Find the word "Data" in the listing, and copy out each line where it turns up.
===== Entries supplied =====
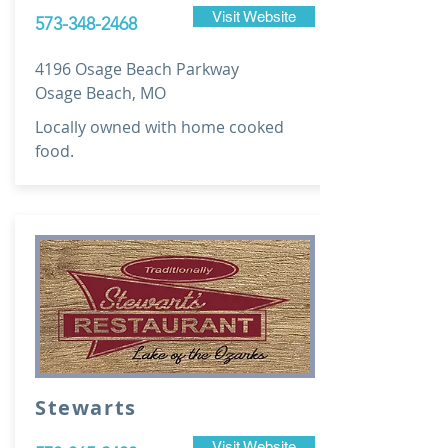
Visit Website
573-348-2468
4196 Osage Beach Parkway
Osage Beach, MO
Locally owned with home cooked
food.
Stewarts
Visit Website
=====
===== Entries supplied =====
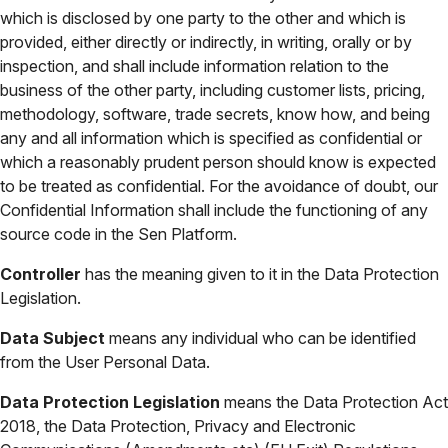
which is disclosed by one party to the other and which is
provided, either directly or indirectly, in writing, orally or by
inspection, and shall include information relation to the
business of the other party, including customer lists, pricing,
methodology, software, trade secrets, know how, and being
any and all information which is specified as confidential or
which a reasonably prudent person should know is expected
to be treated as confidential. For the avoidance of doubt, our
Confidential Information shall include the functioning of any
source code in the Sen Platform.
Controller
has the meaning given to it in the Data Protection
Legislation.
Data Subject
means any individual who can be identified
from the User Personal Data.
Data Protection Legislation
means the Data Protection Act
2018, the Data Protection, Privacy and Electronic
=====
- [Written response]
has the meaning given to it in the Data Protection
Data Subject
from the User Personal Data.
Data Protection Legislation
means the Data Protection Act
2018, the Data Protection, Privacy and Electronic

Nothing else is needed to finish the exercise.